## 文書の抜粋
☆ ☆ ☆ ☆
交通事故・転倒で頭を強く打った時の救急対応

みなさんこんにちはマッスルDrです。

前回スポーツでの頭部外傷について解説しました。引き続き今回は交通事故転倒して頭を強く打った時の注意点を説明したいと思います。

*全世界で年間500万人が外傷により亡くなっています。15歳〜29歳の若者の死亡原因の1位にもなっています。


○頭部外傷

頭を打った時、その衝撃で脳への障害が起こります。
・脳挫傷
・急性硬膜外血腫
・急性硬膜下血腫
・外傷性脳内出血
・外傷性くも膜下出血
・びまん性軸索損傷
・びまん性脳腫脹

脳挫傷に関しては前回のスポーツ外傷の記事で詳しく解説してますので、ご覧ください。
記事:スポーツ外傷!スポーツ中に頭を強く打った時

急性硬膜下血腫や硬膜外血腫、脳出血などは衝撃により脳の血管が裂けることが原因で、頭の中に血腫ができます。血腫が脳を圧迫することで、意識障害麻痺などさまざまな症状をきたします。重症の場合は緊急手術による脳の圧迫を取る必要があります。

激しい事故の場合高齢者で血液サラサラのお薬を飲んでいる場合は重症になる場合が多いため慎重に治療を進める必要があります。
☆ ☆ ☆ ☆
## データ記録

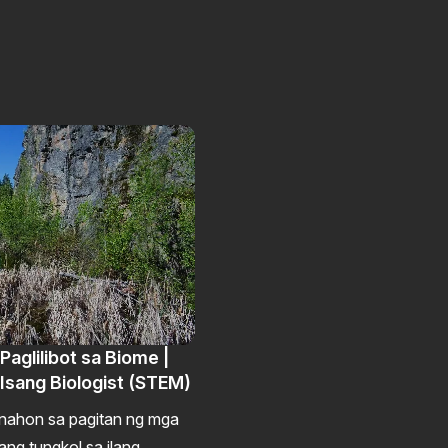
Paglilibot sa Biome |
Isang Biologist (STEM)
nahon sa pagitan ng mga
ang tungkol sa ilang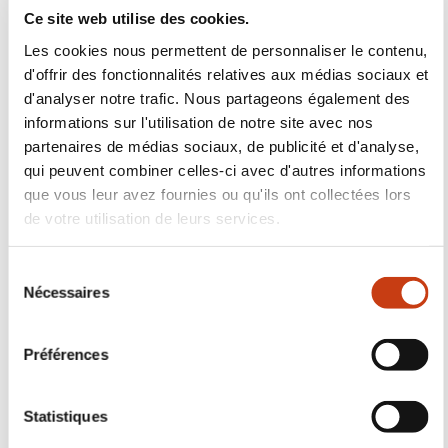
Ce site web utilise des cookies.
Les cookies nous permettent de personnaliser le contenu,
d'offrir des fonctionnalités relatives aux médias sociaux et
d'analyser notre trafic. Nous partageons également des
informations sur l'utilisation de notre site avec nos
Aides à la formation en
partenaires de médias sociaux, de publicité et d'analyse,
entreprise
qui peuvent combiner celles-ci avec d'autres informations
que vous leur avez fournies ou qu'ils ont collectées lors
de votre utilisation de leurs services.
En savoir plus
S
Nécessaires
é
l
e
Préférences
c
t
i
Statistiques
o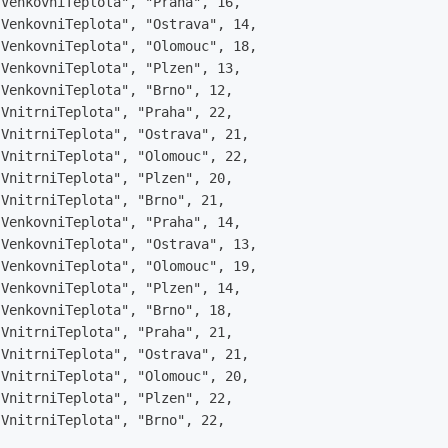
VenkovniTeplota", "Praha", 16,

VenkovniTeplota", "Ostrava", 14,

VenkovniTeplota", "Olomouc", 18,

VenkovniTeplota", "Plzen", 13,

VenkovniTeplota", "Brno", 12,

VnitrniTeplota", "Praha", 22,

VnitrniTeplota", "Ostrava", 21,

VnitrniTeplota", "Olomouc", 22,

VnitrniTeplota", "Plzen", 20,

VnitrniTeplota", "Brno", 21,

VenkovniTeplota", "Praha", 14,

VenkovniTeplota", "Ostrava", 13,

VenkovniTeplota", "Olomouc", 19,

VenkovniTeplota", "Plzen", 14,

VenkovniTeplota", "Brno", 18,

VnitrniTeplota", "Praha", 21,

VnitrniTeplota", "Ostrava", 21,

VnitrniTeplota", "Olomouc", 20,

VnitrniTeplota", "Plzen", 22,

VnitrniTeplota", "Brno", 22,
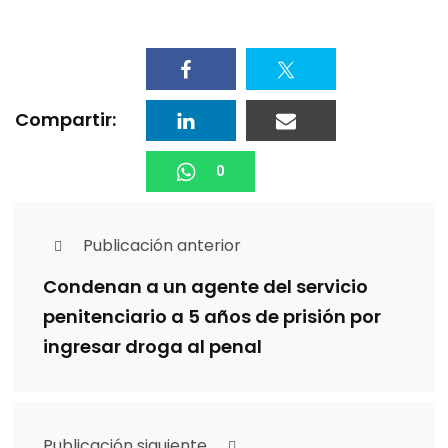
Compartir:
0
Publicación anterior
Condenan a un agente del servicio
penitenciario a 5 años de prisión por
ingresar droga al penal
Publicación siguiente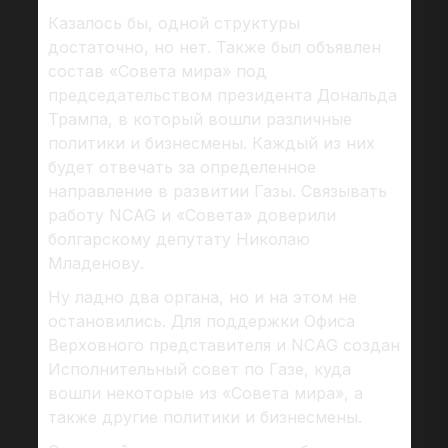
Казалось бы, одной структуры
достаточно, но нет. Также был объявлен
состав «Совета мира» под
председательством президента Дональда
Трампа, в который вошли различные
политики и бизнесмены. Каждый из них
будет отвечать за определенное
направление в развитии Газы. Связывать
работу NCAG и «Совета» доверили
болгарскому депутату Николаю
Младенову.
Ну ладно два органа, но и на этом не
остановились. Для поддержки Офиса
Верховного представителя и NCAG создан
Исполнительный совет по Газе, куда
вошли некоторые из «Совета мира», а
также другие политики и бизнесмены.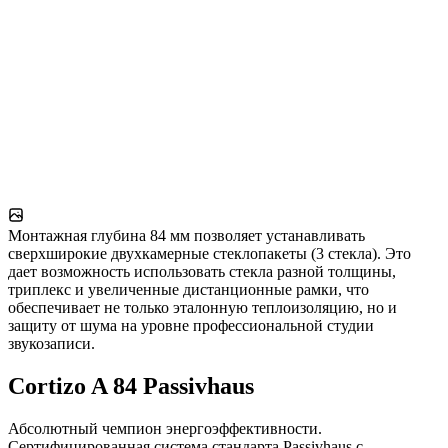
Монтажная глубина 84 мм позволяет устанавливать
сверхширокие двухкамерные стеклопакеты (3 стекла). Это
дает возможность использовать стекла разной толщины,
триплекс и увеличенные дистанционные рамки, что
обеспечивает не только эталонную теплоизоляцию, но и
защиту от шума на уровне профессиональной студии
звукозаписи.
Cortizo A 84 Passivhaus
Абсолютный чемпион энергоэффективности.
Сертифицированная система стандарта Passivhaus с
☆ ☆ ☆ ☆
## 求められる内容
頭部外傷についての文書の抜粋から、「交通事故・転倒で頭を強く打った時の救急対応」で始まり「原因の1位にもなっています。」までの部分を一字も変えずに返す。

## 出力内容
交通事故・転倒で頭を強く打った時の救急対応

みなさんこんにちはマッスルDrです。

前回スポーツでの頭部外傷について解説しました。引き続き今回は交通事故転倒して頭を強く打った時の注意点を説明したいと思います。

*全世界で年間500万人が外傷により亡くなっています。15歳〜29歳の若者の死亡原因の1位にもなっています。